Small intestinal bacterial overgrowth was found in 49%. Bile acid malabsorption was newly diagnosed in 33% of patients. Weak pelvic floor musculature was a contributing factor in 20%. 13% were diagnosed with new pancreatic insufficiency. Excess fibre intake (>20g/day) was a contributory factor in 11% and Lansoprazole in up to 9% of patients.

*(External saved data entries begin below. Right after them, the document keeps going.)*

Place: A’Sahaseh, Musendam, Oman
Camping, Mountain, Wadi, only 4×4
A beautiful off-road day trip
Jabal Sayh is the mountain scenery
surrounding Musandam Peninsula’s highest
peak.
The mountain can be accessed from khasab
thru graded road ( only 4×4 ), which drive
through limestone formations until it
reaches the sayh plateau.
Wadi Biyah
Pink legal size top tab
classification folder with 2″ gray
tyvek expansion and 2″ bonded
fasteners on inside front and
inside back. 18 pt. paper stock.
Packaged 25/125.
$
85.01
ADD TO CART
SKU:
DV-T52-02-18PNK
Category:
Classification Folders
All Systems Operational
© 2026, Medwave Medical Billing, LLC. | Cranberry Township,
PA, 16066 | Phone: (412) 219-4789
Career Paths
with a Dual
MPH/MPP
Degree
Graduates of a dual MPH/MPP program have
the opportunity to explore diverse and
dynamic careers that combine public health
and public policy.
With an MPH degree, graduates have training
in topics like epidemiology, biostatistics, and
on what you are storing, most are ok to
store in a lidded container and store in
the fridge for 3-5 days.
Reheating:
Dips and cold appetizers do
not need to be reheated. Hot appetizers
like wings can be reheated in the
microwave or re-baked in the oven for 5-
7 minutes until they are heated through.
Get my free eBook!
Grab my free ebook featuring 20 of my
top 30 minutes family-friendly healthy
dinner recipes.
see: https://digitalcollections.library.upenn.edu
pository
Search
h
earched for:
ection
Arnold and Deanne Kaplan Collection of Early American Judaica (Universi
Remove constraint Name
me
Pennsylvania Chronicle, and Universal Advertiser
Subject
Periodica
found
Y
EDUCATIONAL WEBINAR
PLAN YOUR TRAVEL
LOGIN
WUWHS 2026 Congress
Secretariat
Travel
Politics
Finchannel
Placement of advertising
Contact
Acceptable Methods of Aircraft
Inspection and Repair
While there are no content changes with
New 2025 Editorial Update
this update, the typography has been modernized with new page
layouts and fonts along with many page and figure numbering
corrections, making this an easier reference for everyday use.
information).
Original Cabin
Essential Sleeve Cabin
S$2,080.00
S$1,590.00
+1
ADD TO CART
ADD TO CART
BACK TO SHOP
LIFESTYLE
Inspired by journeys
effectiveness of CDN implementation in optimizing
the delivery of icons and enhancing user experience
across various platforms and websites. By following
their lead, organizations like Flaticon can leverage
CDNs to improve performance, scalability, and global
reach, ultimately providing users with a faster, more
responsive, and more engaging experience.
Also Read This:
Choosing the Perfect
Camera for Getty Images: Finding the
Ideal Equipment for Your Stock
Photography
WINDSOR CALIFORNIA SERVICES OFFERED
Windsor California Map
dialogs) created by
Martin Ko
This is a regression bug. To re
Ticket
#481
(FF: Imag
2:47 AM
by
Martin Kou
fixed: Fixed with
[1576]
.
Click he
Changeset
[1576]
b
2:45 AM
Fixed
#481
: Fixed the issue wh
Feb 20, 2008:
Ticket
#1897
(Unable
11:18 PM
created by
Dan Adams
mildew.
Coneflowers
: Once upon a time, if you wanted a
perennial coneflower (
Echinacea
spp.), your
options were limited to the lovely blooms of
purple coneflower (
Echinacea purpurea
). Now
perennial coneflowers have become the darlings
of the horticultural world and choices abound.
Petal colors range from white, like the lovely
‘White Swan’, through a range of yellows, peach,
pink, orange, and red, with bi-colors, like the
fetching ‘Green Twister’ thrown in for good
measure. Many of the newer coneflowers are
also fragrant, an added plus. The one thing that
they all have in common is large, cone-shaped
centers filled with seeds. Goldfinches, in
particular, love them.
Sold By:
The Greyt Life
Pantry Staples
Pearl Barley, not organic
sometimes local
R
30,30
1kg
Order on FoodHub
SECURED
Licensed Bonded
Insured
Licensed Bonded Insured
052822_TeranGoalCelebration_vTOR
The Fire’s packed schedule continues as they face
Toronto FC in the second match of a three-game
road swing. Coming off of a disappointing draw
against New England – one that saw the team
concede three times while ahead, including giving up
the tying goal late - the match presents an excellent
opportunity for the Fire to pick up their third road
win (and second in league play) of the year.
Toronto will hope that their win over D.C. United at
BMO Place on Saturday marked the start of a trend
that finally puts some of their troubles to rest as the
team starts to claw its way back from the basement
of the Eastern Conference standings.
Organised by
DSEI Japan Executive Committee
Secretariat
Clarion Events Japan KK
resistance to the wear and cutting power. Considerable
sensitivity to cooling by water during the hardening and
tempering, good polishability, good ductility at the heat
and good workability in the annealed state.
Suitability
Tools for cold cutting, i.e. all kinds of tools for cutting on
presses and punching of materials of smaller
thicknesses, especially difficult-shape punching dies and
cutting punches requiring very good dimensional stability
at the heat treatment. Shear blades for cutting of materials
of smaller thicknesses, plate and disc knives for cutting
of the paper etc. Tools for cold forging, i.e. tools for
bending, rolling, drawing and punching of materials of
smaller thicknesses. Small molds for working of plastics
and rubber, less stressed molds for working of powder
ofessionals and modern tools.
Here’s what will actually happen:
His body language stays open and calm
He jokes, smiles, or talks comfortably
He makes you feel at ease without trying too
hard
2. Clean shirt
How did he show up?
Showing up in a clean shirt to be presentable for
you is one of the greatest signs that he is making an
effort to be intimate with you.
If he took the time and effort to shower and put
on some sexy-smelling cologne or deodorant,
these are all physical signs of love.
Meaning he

Other factors included: thyroid problems (9%), anal fissure (5%), rectal ulceration (5%), faecal loading (5%) and new onset Inflammatory Bowel Disease (3%). A colorectal polyp was found in 16% of patients, 1 patient had a new colorectal cancer and 2 had a GI stricture.

80% of patients had multiple causes for their diarrhoea. Most patients were discharged with a significant improvement in their symptoms with a median of 4 consultations (range 1–7) after systematic assessment and targeted management of the causes for their symptoms.

Conclusion Diarrhoea after cancer treatment is frequent in the patient cohort seen in our clinic. Several GI causes contribute to diarrhoea simultaneously in most patients but the majority can be discharged after a small number of consultations with a significant improvement or full resolution of their symptom if a systematic investigational and treatment approach is adopted.

Disclosure of Interest None Declared.